**EXTRAIT DE TEXTE**
Machu Picchu par la route alternative

Si l’accès à la « cité inca perdue » est déjà difficile par la géographie des lieux, il l’est tout autant parce que les péruviens semblent vouloir rendre la compréhension de son accès encore plus compliquée, cela favorisant sans doute le commerce des circuits organisés par les agences touristiques de la Vallée Sacrée. Il existe probablement une demi-douzaine de manières de s’y rendre et nous devons une fière chandelle à Ludwig, le patron allemand de l’hôtel Frankenstein dans lequel nous avons séjourné à Cuzco, qui est remarquable de clarté dans les explications qu’il procure à ses clients et vraiment pas avare de son temps. Les treks de plusieurs jours, comme le célèbre « chemin de l’inca », la randonnée la plus célèbre d’Amérique du Sud, ou encore le trek de Salkantay, nécessitent pour la plupart de réserver les services d’un guide, qu’il faut donc avoir réservé bien à l’avance, et ils prennent plusieurs jours pour accéder à Machu Picchu, en plus du fait qu’ils sont vendus à prix d’or par les agences touristiques de Cuzco. Nous avions donc écarté depuis longtemps cette option. Le train depuis Cuzco, ou la combinaison bus de Cuzco à Ollantaytambo puis train d’Ollantaytambo à Aguas Calientes, le village situé en dessous de Machu Picchu, est une option plus rapide mais hors de prix également par rapport au coût moyen de la vie au Pérou. Ne courant pas particulièrement après le temps, nous écartons aussi cette voie.

**DONNÉES FOURNIES**
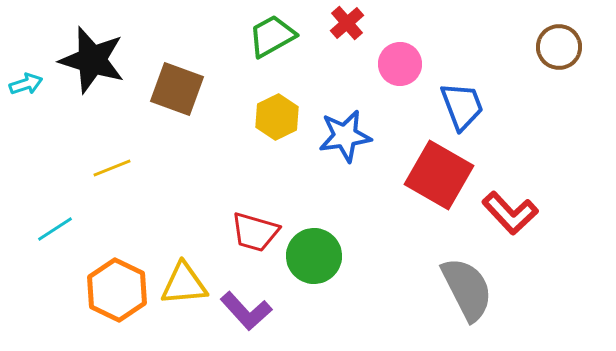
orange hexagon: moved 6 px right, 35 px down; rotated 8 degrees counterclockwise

**OBJECTIF**
Reproduisez intégralement le texte sur l'accès au Machu Picchu, sans en changer un seul mot.

**PRODUCTION ATTENDUE**
Machu Picchu par la route alternative

Si l’accès à la « cité inca perdue » est déjà difficile par la géographie des lieux, il l’est tout autant parce que les péruviens semblent vouloir rendre la compréhension de son accès encore plus compliquée, cela favorisant sans doute le commerce des circuits organisés par les agences touristiques de la Vallée Sacrée. Il existe probablement une demi-douzaine de manières de s’y rendre et nous devons une fière chandelle à Ludwig, le patron allemand de l’hôtel Frankenstein dans lequel nous avons séjourné à Cuzco, qui est remarquable de clarté dans les explications qu’il procure à ses clients et vraiment pas avare de son temps. Les treks de plusieurs jours, comme le célèbre « chemin de l’inca », la randonnée la plus célèbre d’Amérique du Sud, ou encore le trek de Salkantay, nécessitent pour la plupart de réserver les services d’un guide, qu’il faut donc avoir réservé bien à l’avance, et ils prennent plusieurs jours pour accéder à Machu Picchu, en plus du fait qu’ils sont vendus à prix d’or par les agences touristiques de Cuzco. Nous avions donc écarté depuis longtemps cette option. Le train depuis Cuzco, ou la combinaison bus de Cuzco à Ollantaytambo puis train d’Ollantaytambo à Aguas Calientes, le village situé en dessous de Machu Picchu, est une option plus rapide mais hors de prix également par rapport au coût moyen de la vie au Pérou. Ne courant pas particulièrement après le temps, nous écartons aussi cette voie.